Broker Election
The Problem
Only one broker should write to the queue state at a time. Multiple active writers would cause constant CAS conflicts and potential data corruption. osqueue solves this with CAS-based leader election.
How Election Works
The broker's address and heartbeat timestamp are stored in queue.json alongside job data:
{
"broker": "0.0.0.0:8080",
"brokerHeartbeat": 1706000000000,
"jobs": []
}
Election Flow
When a broker starts, it calls tryElect():
- Read
queue.jsonfrom storage - If no state exists, create it with this broker as leader (via
createIfNotExists) - If state exists and the registered broker is this broker with a fresh heartbeat →
"already_leader" - If another broker has a fresh heartbeat →
"other_leader"(back off) - If the registered broker's heartbeat is stale (older than
heartbeatTimeoutMs) → attempt takeover via CAS write - If the CAS write succeeds →
"elected" - If the CAS write fails (another broker won the race) →
"conflict"
type ElectionResult =
| { status: "elected" }
| { status: "already_leader" }
| { status: "other_leader"; leader: string }
| { status: "conflict" };
Heartbeat-Based Liveness
The active broker periodically writes a register_broker mutation to update its heartbeat timestamp. The default heartbeat interval is 3 seconds, and the timeout is 10 seconds.

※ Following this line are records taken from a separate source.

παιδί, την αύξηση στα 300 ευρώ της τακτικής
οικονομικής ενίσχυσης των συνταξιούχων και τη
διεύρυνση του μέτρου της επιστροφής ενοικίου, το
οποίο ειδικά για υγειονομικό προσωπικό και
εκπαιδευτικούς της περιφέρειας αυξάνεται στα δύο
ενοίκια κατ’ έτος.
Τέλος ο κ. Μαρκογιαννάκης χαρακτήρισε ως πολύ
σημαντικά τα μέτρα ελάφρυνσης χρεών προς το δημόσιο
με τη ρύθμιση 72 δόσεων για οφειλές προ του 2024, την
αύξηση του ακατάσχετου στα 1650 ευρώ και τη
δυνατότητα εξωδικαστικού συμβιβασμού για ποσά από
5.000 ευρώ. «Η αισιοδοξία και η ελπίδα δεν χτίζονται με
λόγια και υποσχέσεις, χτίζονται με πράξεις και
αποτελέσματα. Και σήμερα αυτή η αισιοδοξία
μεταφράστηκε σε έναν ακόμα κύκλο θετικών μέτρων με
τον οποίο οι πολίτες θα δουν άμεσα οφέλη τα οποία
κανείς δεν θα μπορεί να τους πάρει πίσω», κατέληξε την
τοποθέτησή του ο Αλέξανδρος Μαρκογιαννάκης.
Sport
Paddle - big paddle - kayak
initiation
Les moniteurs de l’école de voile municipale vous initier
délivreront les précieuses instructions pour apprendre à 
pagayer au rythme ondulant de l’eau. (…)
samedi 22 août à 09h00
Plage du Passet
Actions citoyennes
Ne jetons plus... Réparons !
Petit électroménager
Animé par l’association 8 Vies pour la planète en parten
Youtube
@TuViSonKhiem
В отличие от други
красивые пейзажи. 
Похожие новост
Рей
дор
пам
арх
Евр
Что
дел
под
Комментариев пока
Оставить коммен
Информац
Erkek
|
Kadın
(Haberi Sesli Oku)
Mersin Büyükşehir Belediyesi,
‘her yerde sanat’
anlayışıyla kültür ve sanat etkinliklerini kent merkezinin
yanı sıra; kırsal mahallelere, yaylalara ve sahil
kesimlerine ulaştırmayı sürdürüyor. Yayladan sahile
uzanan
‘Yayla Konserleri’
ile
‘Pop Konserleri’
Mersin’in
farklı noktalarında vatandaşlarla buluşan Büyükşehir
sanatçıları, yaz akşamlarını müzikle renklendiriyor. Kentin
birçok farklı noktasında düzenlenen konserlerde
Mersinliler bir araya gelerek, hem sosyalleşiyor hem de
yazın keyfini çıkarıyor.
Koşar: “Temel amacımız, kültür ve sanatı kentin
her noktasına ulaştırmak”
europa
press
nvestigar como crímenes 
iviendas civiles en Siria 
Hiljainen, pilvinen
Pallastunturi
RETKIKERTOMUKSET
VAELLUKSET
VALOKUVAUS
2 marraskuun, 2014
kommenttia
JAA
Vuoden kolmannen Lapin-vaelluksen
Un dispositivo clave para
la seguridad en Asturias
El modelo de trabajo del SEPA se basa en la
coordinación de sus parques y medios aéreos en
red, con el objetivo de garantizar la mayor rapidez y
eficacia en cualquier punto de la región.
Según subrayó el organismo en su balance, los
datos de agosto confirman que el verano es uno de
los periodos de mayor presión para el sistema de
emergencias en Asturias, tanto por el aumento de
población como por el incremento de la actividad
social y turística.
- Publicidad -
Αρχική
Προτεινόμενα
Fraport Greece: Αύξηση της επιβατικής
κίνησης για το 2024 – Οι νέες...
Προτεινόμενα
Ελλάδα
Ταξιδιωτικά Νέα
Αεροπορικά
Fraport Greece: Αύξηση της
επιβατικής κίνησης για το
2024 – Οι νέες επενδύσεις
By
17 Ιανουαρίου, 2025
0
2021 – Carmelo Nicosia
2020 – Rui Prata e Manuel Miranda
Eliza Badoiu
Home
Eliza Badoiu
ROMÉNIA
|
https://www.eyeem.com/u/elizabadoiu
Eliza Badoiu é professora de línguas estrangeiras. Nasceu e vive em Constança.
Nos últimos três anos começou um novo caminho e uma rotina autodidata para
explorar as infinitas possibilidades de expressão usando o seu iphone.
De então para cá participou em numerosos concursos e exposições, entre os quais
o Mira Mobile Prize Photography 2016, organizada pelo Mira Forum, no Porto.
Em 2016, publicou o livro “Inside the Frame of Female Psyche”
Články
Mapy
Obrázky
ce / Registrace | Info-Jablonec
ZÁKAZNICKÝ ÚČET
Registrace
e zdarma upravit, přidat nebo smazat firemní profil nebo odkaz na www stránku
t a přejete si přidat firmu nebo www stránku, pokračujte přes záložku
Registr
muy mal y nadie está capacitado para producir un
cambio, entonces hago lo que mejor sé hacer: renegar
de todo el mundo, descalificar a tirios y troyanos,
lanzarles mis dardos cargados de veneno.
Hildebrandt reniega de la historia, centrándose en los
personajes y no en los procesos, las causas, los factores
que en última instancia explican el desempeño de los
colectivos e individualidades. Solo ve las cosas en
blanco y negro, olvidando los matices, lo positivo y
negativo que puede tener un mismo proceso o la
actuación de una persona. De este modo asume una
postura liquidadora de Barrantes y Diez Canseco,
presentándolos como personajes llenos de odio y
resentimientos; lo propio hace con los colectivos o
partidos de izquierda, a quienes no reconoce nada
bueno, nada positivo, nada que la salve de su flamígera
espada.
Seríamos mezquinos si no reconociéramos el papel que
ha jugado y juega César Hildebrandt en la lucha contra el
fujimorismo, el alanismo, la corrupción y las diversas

If a broker crashes or becomes unreachable, its heartbeat goes stale. A standby broker detects this and takes over.
Failover Sequence
Time ──────────────────────────────────────────────▶
Broker A: [elected] ──heartbeat──heartbeat── ✖ crash
│
Broker B: [other_leader]─────retry(10s)─────────┤
│
heartbeat stale (>10s) │
▼
Broker B: ────────────────────────────── [elected]
In the default production entrypoint (entrypoint.sh), two brokers run simultaneously on ports 8080 and 8081. One becomes leader; the other retries every 10 seconds via a shell loop (the BrokerElection class itself is single-shot — the retry logic is in the entrypoint script). If the leader dies, the standby takes over within one retry cycle.
Note: if a broker's own heartbeat goes stale (e.g., due to a temporary network partition), it falls through to the takeover logic and re-registers itself rather than returning "already_leader".
Leadership Checks
The active broker also periodically reads state to verify it's still the leader:
const isLeader = await election.checkLeadership();
if (!isLeader) {
console.log("Lost leadership — shutting down");
await server.stop();
}
This prevents split-brain: if a network partition resolves and another broker took over, the old leader self-demotes.